# START OF Task data

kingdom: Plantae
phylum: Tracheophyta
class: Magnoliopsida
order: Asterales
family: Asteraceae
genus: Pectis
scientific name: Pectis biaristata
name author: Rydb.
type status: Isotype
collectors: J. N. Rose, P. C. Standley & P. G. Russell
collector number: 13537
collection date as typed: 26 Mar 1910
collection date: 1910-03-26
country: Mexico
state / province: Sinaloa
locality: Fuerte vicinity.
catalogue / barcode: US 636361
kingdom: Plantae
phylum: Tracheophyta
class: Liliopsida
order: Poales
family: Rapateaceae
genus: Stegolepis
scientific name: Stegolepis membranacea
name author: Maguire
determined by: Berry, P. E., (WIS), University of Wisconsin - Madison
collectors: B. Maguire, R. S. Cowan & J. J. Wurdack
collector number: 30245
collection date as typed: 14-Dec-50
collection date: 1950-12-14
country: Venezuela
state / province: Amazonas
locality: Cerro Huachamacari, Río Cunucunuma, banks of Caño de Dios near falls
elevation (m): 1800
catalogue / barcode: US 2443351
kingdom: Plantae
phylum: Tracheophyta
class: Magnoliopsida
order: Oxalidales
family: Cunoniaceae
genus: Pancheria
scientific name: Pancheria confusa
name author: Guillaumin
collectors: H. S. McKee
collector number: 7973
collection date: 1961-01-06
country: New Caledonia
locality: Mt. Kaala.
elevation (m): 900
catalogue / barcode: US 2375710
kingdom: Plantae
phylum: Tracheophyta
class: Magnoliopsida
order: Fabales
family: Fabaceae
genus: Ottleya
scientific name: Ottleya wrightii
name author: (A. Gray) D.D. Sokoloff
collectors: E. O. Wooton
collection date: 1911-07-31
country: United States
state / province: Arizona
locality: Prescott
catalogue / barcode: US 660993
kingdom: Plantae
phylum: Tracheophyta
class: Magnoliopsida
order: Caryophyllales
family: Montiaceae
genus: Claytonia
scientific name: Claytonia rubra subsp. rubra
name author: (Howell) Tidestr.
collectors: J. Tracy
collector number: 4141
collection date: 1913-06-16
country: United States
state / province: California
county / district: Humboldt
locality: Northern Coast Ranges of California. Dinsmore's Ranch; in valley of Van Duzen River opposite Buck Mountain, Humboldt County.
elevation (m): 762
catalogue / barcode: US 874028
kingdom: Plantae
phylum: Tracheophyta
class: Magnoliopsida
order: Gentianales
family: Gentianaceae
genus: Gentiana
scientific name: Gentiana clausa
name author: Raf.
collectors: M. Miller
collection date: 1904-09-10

# END OF Task data

Task requirements:
Find every line in the data above that contains the word "country" and copy each one out. A match counts only if its capitalization is identical.

Problem solution:
country: Mexico
country: Venezuela
country: New Caledonia
country: United States
country: United States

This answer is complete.